\section{Introduction}
Cone-Beam Computed Tomography (CBCT) provides comprehensive 3D information of the oral region and is an important imaging tool in dentistry, as shown by its rapid adoption in dental clinics \cite{clinical_cbct_review}. Precision segmentation of the tooth and pulp structures is vital to various applications such as dental conditions diagnosis, orthodontic procedures, treatment and surgery planning \cite{cbct_use_tyndall2012,cbct_endo}. However, manual segmentation of CBCT scans requires specialized training and is extremely time-consuming due to its high resolution containing a massive number of voxels and the high variability across scans, making it impractical to scale up in practice. This highlights the significance of developing effective semi-supervised approaches with only limited labeled data while leveraging a large amount of unlabeled CBCT scans  \cite{sdtooth,sts2023,ctooth_plus}.

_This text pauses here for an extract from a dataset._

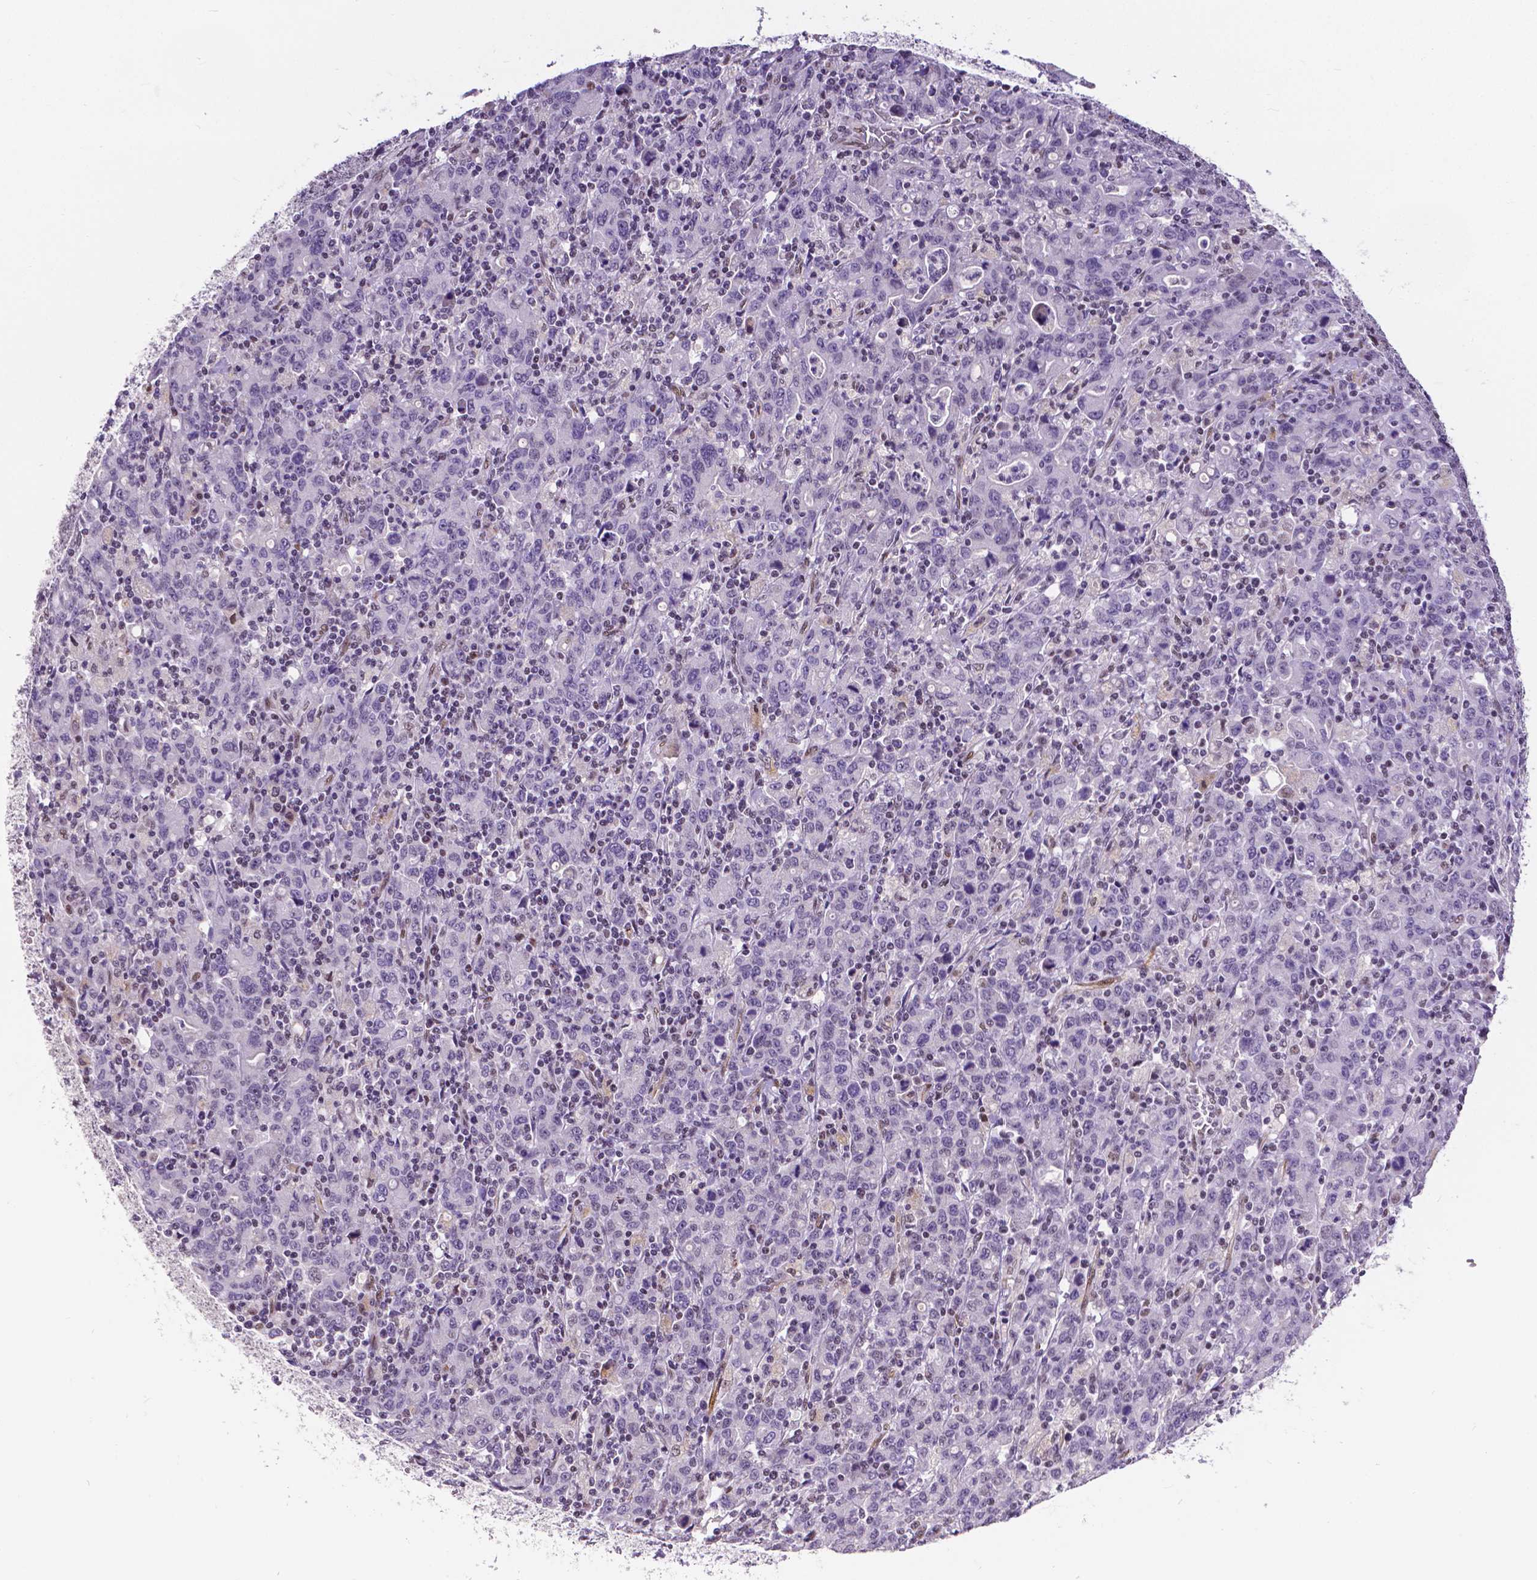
{"staining": {"intensity": "negative", "quantity": "none", "location": "none"}, "tissue": "stomach cancer", "cell_type": "Tumor cells", "image_type": "cancer", "snomed": [{"axis": "morphology", "description": "Adenocarcinoma, NOS"}, {"axis": "topography", "description": "Stomach, upper"}], "caption": "An IHC histopathology image of adenocarcinoma (stomach) is shown. There is no staining in tumor cells of adenocarcinoma (stomach). (DAB (3,3'-diaminobenzidine) immunohistochemistry visualized using brightfield microscopy, high magnification).", "gene": "ATRX", "patient": {"sex": "male", "age": 69}}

Semi-supervised learning (SSL) incorporates elements from both supervised and unsupervised learning \cite{semisupervised,semisupervised2}, utilizing both labeled and unlabeled data to improve the performance on the supervised task by exploring the latent knowledge from unlabeled data. This alleviates the need for a significant amount of labels, which can require considerable resources to obtain. We focus on three categories of SSL: 
1) Knowledge transfer with pre-training refers to the transfer of knowledge from one task to another via pre-training, where autoencoders \cite{denoising_ae,mae,dae} are trained to reconstruct corrupted input from a large amount of unlabeled data to guide the randomly initialized model weights towards potentially better regions;
2) Consistency regularization training \cite{cct,cr_ssl,cr_vae} based on the smoothness assumption, enforces the model to produce similar output after perturbing the input, internal features, or model weights, pushing the model towards better generalization capability; and
3) Pseudo labeling method \cite{pseudolabel}, one of the most common approaches in SSL due to its simplicity and model-agnostic nature. It is a form of entropy regularization \cite{entropy_reg} with unlabeled data, reducing the overlap of class probability distribution and favoring a low-density class separation.

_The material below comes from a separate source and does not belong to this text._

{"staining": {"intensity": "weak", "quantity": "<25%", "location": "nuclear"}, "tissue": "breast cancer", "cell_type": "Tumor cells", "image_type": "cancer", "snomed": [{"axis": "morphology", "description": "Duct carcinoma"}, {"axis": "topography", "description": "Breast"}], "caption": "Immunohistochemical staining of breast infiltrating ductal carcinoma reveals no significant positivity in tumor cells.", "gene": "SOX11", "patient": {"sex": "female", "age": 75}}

In this paper, we present U-Mamba2-SSL, a multi-stage semi-supervised learning framework for tooth and pulp segmentation in 3D CBCT images, developed in the scope of the STSR 2025 Task 1 Challenge \cite{stsr2025}.
To exploit the vast amount of unlabeled CBCT data, we first pre-train U-Mamba2 \cite{umamba2} with the disruptive autoencoder on all provided data. Then, the second training stage involves using the labeled data for supervised learning and the unlabeled data for unsupervised learning via consistency regularization techniques in the input and feature spaces. Lastly, the final stage introduces the pseudo labeling method to the training procedure of the previous stage, with a lower loss weight to further optimize the model weights.
The extensive experiments demonstrate the superior performance of our method, outperforming other alternatives and achieving first place with an average score of 0.789 in the STSR 2025 hidden test set.